— begin —

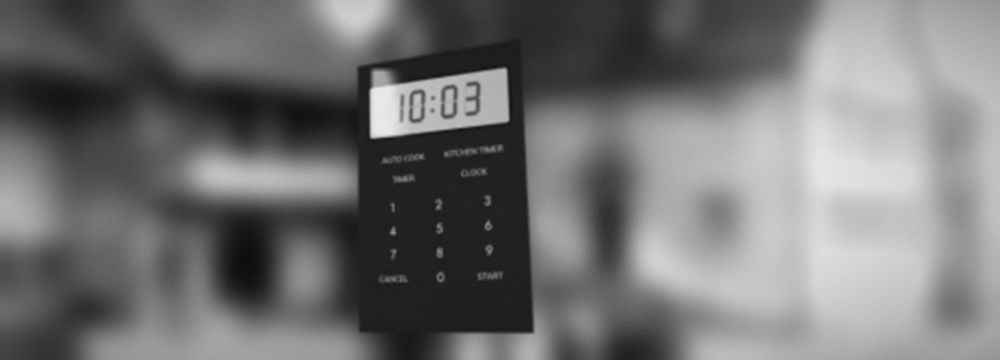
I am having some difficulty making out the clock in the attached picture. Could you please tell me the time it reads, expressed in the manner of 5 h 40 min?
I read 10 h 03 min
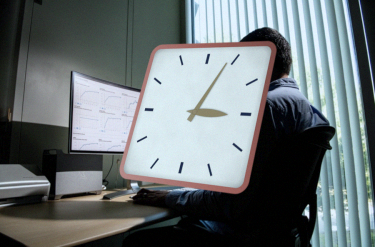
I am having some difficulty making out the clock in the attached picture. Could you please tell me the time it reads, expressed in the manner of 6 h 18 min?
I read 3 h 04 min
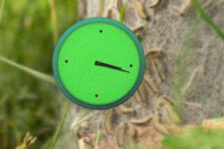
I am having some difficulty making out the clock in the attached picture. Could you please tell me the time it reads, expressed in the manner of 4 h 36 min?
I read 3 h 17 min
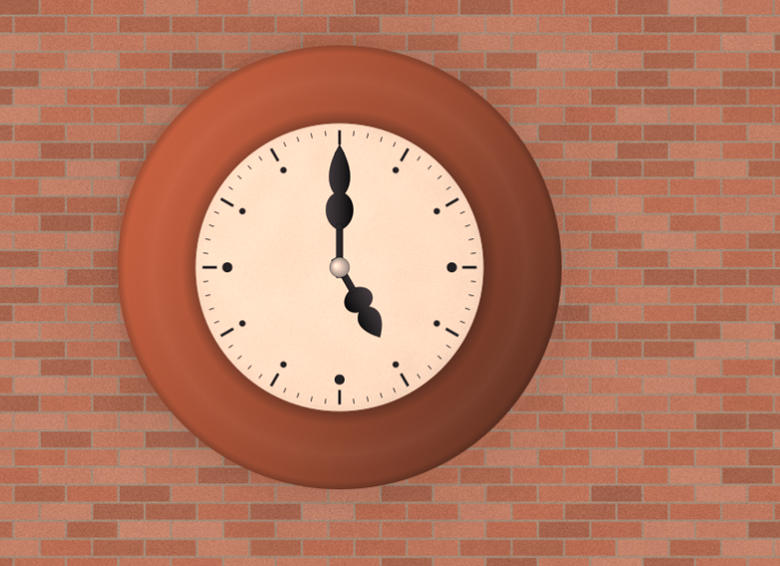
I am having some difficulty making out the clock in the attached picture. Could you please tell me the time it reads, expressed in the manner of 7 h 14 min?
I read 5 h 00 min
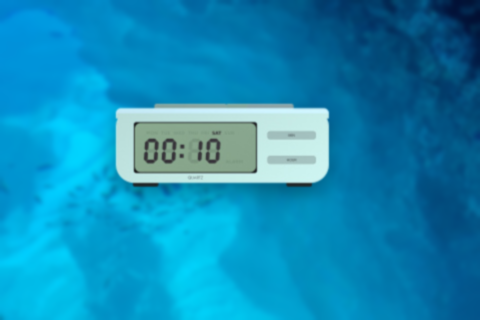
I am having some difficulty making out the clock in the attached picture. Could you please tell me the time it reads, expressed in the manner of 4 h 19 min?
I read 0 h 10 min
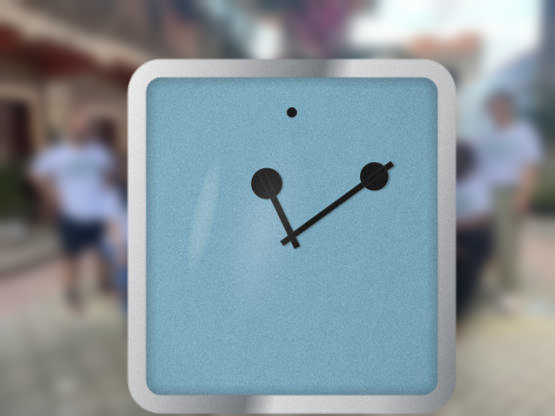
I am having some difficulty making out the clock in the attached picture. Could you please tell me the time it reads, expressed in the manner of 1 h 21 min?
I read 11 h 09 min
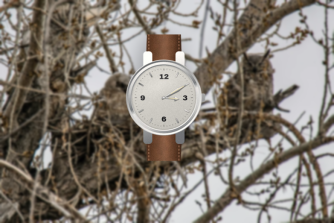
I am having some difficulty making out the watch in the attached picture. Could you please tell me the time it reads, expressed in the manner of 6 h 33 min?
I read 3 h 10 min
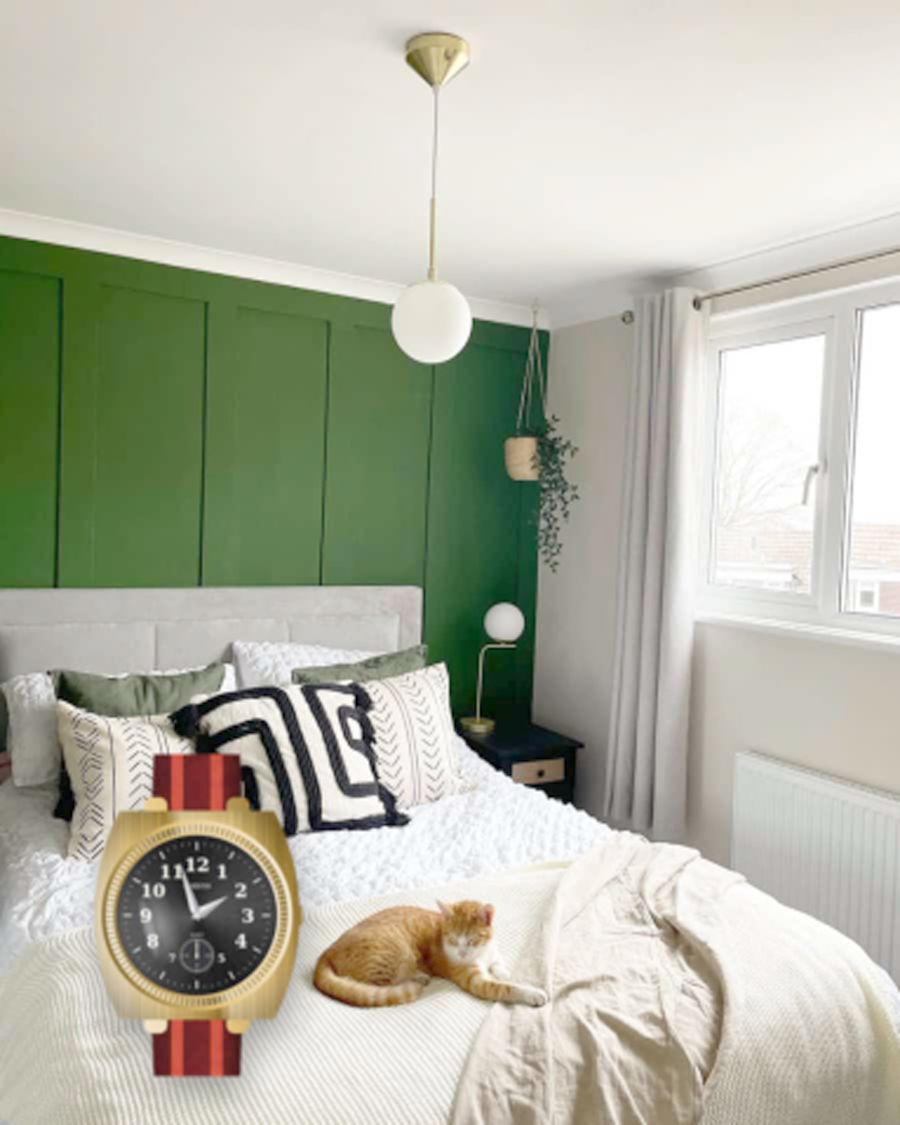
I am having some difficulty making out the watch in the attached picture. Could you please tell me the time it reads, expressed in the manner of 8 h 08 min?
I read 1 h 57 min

— end —
— begin —

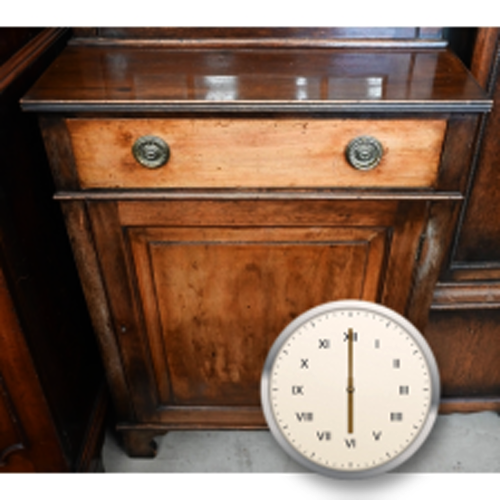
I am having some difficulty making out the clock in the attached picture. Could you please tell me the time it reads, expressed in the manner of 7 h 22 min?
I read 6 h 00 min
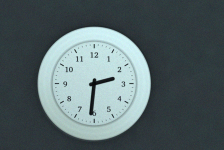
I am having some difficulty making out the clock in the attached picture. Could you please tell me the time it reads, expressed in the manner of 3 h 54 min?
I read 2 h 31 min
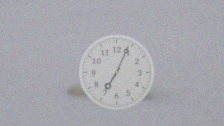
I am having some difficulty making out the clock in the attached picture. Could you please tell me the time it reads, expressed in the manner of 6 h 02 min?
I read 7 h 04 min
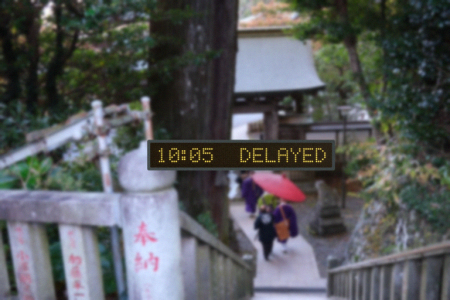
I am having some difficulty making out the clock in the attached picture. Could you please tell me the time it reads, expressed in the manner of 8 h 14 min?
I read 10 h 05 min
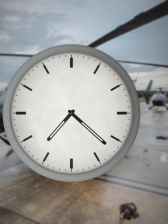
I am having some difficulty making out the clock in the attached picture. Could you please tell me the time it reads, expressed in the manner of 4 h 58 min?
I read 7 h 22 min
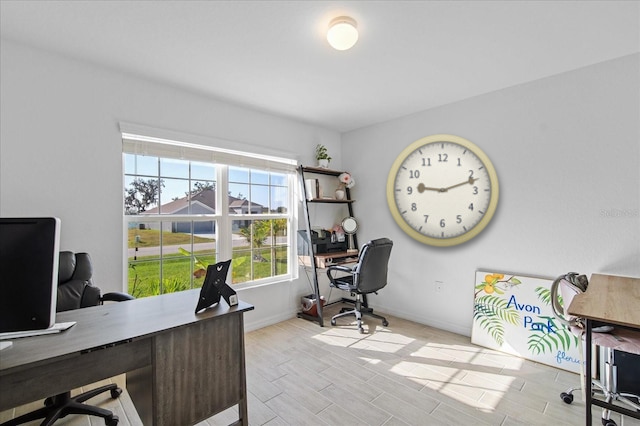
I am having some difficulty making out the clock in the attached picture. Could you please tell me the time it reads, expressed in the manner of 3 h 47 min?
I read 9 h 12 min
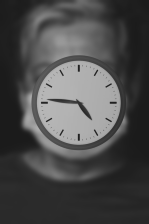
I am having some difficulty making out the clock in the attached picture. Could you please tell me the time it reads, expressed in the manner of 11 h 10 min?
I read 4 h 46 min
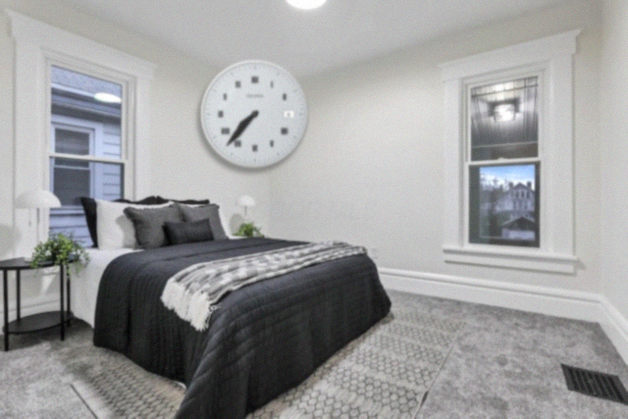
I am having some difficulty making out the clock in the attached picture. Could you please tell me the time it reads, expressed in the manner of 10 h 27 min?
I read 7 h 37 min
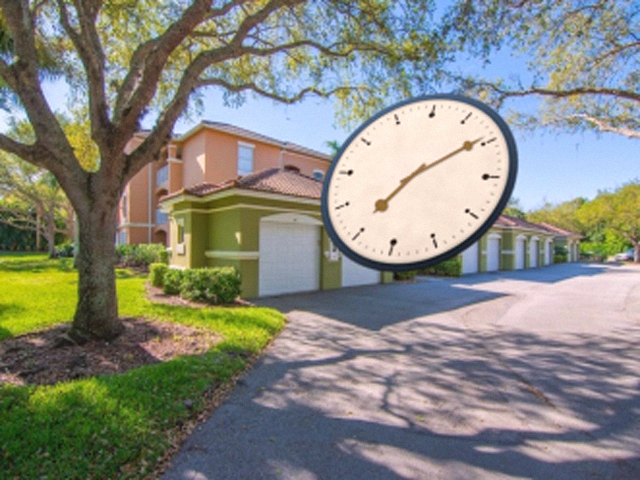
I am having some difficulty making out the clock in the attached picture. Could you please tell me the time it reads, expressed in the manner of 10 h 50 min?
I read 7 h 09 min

— end —
— begin —

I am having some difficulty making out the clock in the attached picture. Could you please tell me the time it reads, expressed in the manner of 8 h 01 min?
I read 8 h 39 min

— end —

WORK TO BE COMPLETED: Copy the items above word for word, covering the stretch from the line containing "5 h 40 min?" through the line containing "I read 3 h 10 min", with both of those lines included and the pictures left out.

FINISHED TASK:
I am having some difficulty making out the clock in the attached picture. Could you please tell me the time it reads, expressed in the manner of 5 h 40 min?
I read 10 h 03 min
I am having some difficulty making out the clock in the attached picture. Could you please tell me the time it reads, expressed in the manner of 6 h 18 min?
I read 3 h 04 min
I am having some difficulty making out the clock in the attached picture. Could you please tell me the time it reads, expressed in the manner of 4 h 36 min?
I read 3 h 17 min
I am having some difficulty making out the clock in the attached picture. Could you please tell me the time it reads, expressed in the manner of 7 h 14 min?
I read 5 h 00 min
I am having some difficulty making out the clock in the attached picture. Could you please tell me the time it reads, expressed in the manner of 4 h 19 min?
I read 0 h 10 min
I am having some difficulty making out the clock in the attached picture. Could you please tell me the time it reads, expressed in the manner of 1 h 21 min?
I read 11 h 09 min
I am having some difficulty making out the watch in the attached picture. Could you please tell me the time it reads, expressed in the manner of 6 h 33 min?
I read 3 h 10 min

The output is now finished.